Give back each line of the listing precisely as written.

- [Dataset excerpts]
################

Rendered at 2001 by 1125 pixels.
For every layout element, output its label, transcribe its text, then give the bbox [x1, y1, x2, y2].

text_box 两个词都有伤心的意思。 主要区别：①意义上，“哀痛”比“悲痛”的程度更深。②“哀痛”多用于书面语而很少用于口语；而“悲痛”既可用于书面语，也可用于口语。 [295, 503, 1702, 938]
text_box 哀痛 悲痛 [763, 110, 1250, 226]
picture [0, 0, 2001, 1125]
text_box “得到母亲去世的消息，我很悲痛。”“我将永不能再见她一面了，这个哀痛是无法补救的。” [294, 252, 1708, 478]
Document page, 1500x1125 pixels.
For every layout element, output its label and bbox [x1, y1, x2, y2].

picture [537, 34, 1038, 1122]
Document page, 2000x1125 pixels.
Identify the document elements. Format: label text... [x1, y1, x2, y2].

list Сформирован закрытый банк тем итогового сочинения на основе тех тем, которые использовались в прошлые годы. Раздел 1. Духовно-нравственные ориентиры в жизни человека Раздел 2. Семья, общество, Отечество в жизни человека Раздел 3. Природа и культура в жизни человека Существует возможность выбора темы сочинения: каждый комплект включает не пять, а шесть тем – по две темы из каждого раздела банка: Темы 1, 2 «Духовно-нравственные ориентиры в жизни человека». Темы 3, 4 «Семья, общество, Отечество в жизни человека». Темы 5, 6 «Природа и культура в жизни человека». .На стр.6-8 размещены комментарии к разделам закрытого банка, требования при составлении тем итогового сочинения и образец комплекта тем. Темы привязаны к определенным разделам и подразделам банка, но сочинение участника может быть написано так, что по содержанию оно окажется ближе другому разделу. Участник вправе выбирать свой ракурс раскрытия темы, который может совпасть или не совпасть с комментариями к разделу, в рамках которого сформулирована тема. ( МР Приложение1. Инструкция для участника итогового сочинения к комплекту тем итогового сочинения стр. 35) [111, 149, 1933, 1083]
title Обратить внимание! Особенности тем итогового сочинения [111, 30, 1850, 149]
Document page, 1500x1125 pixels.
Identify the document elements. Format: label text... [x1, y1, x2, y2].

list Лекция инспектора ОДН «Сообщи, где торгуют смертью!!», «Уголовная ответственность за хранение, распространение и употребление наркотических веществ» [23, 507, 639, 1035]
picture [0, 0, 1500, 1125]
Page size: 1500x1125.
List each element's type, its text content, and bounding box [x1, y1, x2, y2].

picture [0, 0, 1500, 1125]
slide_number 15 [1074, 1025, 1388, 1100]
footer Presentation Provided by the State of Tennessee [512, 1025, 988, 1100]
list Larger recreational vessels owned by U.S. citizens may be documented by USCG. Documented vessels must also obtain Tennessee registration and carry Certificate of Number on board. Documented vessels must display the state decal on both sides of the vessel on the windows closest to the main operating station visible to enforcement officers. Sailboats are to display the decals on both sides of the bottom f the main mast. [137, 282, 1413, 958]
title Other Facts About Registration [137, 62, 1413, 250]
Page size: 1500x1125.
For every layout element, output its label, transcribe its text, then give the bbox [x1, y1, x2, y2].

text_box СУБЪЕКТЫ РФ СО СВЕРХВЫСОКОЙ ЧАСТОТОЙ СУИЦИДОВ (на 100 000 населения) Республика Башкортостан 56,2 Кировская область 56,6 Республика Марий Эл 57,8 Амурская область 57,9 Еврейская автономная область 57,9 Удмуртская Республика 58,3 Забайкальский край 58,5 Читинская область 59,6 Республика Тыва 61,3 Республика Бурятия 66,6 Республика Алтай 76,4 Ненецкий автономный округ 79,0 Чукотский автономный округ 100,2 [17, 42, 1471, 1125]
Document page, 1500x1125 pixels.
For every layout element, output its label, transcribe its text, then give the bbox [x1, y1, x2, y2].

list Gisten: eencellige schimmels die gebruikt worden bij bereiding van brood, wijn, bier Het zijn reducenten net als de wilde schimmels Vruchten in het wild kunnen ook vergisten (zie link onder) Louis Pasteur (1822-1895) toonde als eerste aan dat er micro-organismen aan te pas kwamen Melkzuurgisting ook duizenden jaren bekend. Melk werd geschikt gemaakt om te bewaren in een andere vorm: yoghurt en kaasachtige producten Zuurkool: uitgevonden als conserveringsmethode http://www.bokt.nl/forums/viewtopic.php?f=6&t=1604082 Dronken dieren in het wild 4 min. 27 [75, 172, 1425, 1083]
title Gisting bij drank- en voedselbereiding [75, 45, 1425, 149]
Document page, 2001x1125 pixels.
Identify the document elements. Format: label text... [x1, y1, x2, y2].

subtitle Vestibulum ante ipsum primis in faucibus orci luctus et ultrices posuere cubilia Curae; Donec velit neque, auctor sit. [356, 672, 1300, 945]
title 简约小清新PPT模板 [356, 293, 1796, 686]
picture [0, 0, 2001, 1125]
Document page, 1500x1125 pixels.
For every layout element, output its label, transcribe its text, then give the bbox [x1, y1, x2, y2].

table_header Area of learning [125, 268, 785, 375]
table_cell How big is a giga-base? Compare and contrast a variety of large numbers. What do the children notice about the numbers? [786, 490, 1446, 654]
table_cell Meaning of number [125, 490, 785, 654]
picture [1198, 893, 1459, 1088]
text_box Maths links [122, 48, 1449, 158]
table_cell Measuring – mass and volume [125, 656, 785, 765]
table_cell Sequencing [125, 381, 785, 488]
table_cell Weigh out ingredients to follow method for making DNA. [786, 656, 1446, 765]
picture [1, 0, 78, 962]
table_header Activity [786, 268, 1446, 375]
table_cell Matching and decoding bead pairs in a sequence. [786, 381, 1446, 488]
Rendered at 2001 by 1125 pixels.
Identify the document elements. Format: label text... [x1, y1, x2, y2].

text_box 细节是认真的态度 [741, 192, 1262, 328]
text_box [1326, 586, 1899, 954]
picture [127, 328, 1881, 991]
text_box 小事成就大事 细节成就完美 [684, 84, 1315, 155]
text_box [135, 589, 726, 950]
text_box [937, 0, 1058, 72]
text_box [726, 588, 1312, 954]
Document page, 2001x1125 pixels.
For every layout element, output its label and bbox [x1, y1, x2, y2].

################

- [Your response]
Rendered at 2001 by 1125 pixels.
For every layout element, output its label, transcribe its text, then give the bbox [x1, y1, x2, y2].

text_box 两个词都有伤心的意思。 主要区别：①意义上，“哀痛”比“悲痛”的程度更深。②“哀痛”多用于书面语而很少用于口语；而“悲痛”既可用于书面语，也可用于口语。 [295, 503, 1702, 938]
text_box 哀痛 悲痛 [763, 110, 1250, 226]
picture [0, 0, 2001, 1125]
text_box “得到母亲去世的消息，我很悲痛。”“我将永不能再见她一面了，这个哀痛是无法补救的。” [294, 252, 1708, 478]
Document page, 1500x1125 pixels.
For every layout element, output its label and bbox [x1, y1, x2, y2].

picture [537, 34, 1038, 1122]
Document page, 2000x1125 pixels.
Identify the document elements. Format: label text... [x1, y1, x2, y2].

list Сформирован закрытый банк тем итогового сочинения на основе тех тем, которые использовались в прошлые годы. Раздел 1. Духовно-нравственные ориентиры в жизни человека Раздел 2. Семья, общество, Отечество в жизни человека Раздел 3. Природа и культура в жизни человека Существует возможность выбора темы сочинения: каждый комплект включает не пять, а шесть тем – по две темы из каждого раздела банка: Темы 1, 2 «Духовно-нравственные ориентиры в жизни человека». Темы 3, 4 «Семья, общество, Отечество в жизни человека». Темы 5, 6 «Природа и культура в жизни человека». .На стр.6-8 размещены комментарии к разделам закрытого банка, требования при составлении тем итогового сочинения и образец комплекта тем. Темы привязаны к определенным разделам и подразделам банка, но сочинение участника может быть написано так, что по содержанию оно окажется ближе другому разделу. Участник вправе выбирать свой ракурс раскрытия темы, который может совпасть или не совпасть с комментариями к разделу, в рамках которого сформулирована тема. ( МР Приложение1. Инструкция для участника итогового сочинения к комплекту тем итогового сочинения стр. 35) [111, 149, 1933, 1083]
title Обратить внимание! Особенности тем итогового сочинения [111, 30, 1850, 149]
Document page, 1500x1125 pixels.
Identify the document elements. Format: label text... [x1, y1, x2, y2].

list Лекция инспектора ОДН «Сообщи, где торгуют смертью!!», «Уголовная ответственность за хранение, распространение и употребление наркотических веществ» [23, 507, 639, 1035]
picture [0, 0, 1500, 1125]
Page size: 1500x1125.
List each element's type, its text content, and bounding box [x1, y1, x2, y2].

picture [0, 0, 1500, 1125]
slide_number 15 [1074, 1025, 1388, 1100]
footer Presentation Provided by the State of Tennessee [512, 1025, 988, 1100]
list Larger recreational vessels owned by U.S. citizens may be documented by USCG. Documented vessels must also obtain Tennessee registration and carry Certificate of Number on board. Documented vessels must display the state decal on both sides of the vessel on the windows closest to the main operating station visible to enforcement officers. Sailboats are to display the decals on both sides of the bottom f the main mast. [137, 282, 1413, 958]
title Other Facts About Registration [137, 62, 1413, 250]
Page size: 1500x1125.
For every layout element, output its label, transcribe its text, then give the bbox [x1, y1, x2, y2].

text_box СУБЪЕКТЫ РФ СО СВЕРХВЫСОКОЙ ЧАСТОТОЙ СУИЦИДОВ (на 100 000 населения) Республика Башкортостан 56,2 Кировская область 56,6 Республика Марий Эл 57,8 Амурская область 57,9 Еврейская автономная область 57,9 Удмуртская Республика 58,3 Забайкальский край 58,5 Читинская область 59,6 Республика Тыва 61,3 Республика Бурятия 66,6 Республика Алтай 76,4 Ненецкий автономный округ 79,0 Чукотский автономный округ 100,2 [17, 42, 1471, 1125]
Document page, 1500x1125 pixels.
For every layout element, output its label, transcribe its text, then give the bbox [x1, y1, x2, y2].

list Gisten: eencellige schimmels die gebruikt worden bij bereiding van brood, wijn, bier Het zijn reducenten net als de wilde schimmels Vruchten in het wild kunnen ook vergisten (zie link onder) Louis Pasteur (1822-1895) toonde als eerste aan dat er micro-organismen aan te pas kwamen Melkzuurgisting ook duizenden jaren bekend. Melk werd geschikt gemaakt om te bewaren in een andere vorm: yoghurt en kaasachtige producten Zuurkool: uitgevonden als conserveringsmethode http://www.bokt.nl/forums/viewtopic.php?f=6&t=1604082 Dronken dieren in het wild 4 min. 27 [75, 172, 1425, 1083]
title Gisting bij drank- en voedselbereiding [75, 45, 1425, 149]
Document page, 2001x1125 pixels.
Identify the document elements. Format: label text... [x1, y1, x2, y2].

subtitle Vestibulum ante ipsum primis in faucibus orci luctus et ultrices posuere cubilia Curae; Donec velit neque, auctor sit. [356, 672, 1300, 945]
title 简约小清新PPT模板 [356, 293, 1796, 686]
picture [0, 0, 2001, 1125]
Document page, 1500x1125 pixels.
For every layout element, output its label, transcribe its text, then give the bbox [x1, y1, x2, y2].

table_header Area of learning [125, 268, 785, 375]
table_cell How big is a giga-base? Compare and contrast a variety of large numbers. What do the children notice about the numbers? [786, 490, 1446, 654]
table_cell Meaning of number [125, 490, 785, 654]
picture [1198, 893, 1459, 1088]
text_box Maths links [122, 48, 1449, 158]
table_cell Measuring – mass and volume [125, 656, 785, 765]
table_cell Sequencing [125, 381, 785, 488]
table_cell Weigh out ingredients to follow method for making DNA. [786, 656, 1446, 765]
picture [1, 0, 78, 962]
table_header Activity [786, 268, 1446, 375]
table_cell Matching and decoding bead pairs in a sequence. [786, 381, 1446, 488]
Rendered at 2001 by 1125 pixels.
Identify the document elements. Format: label text... [x1, y1, x2, y2].

text_box 细节是认真的态度 [741, 192, 1262, 328]
text_box [1326, 586, 1899, 954]
picture [127, 328, 1881, 991]
text_box 小事成就大事 细节成就完美 [684, 84, 1315, 155]
text_box [135, 589, 726, 950]
text_box [937, 0, 1058, 72]
text_box [726, 588, 1312, 954]
Document page, 2001x1125 pixels.
For every layout element, output its label and bbox [x1, y1, x2, y2].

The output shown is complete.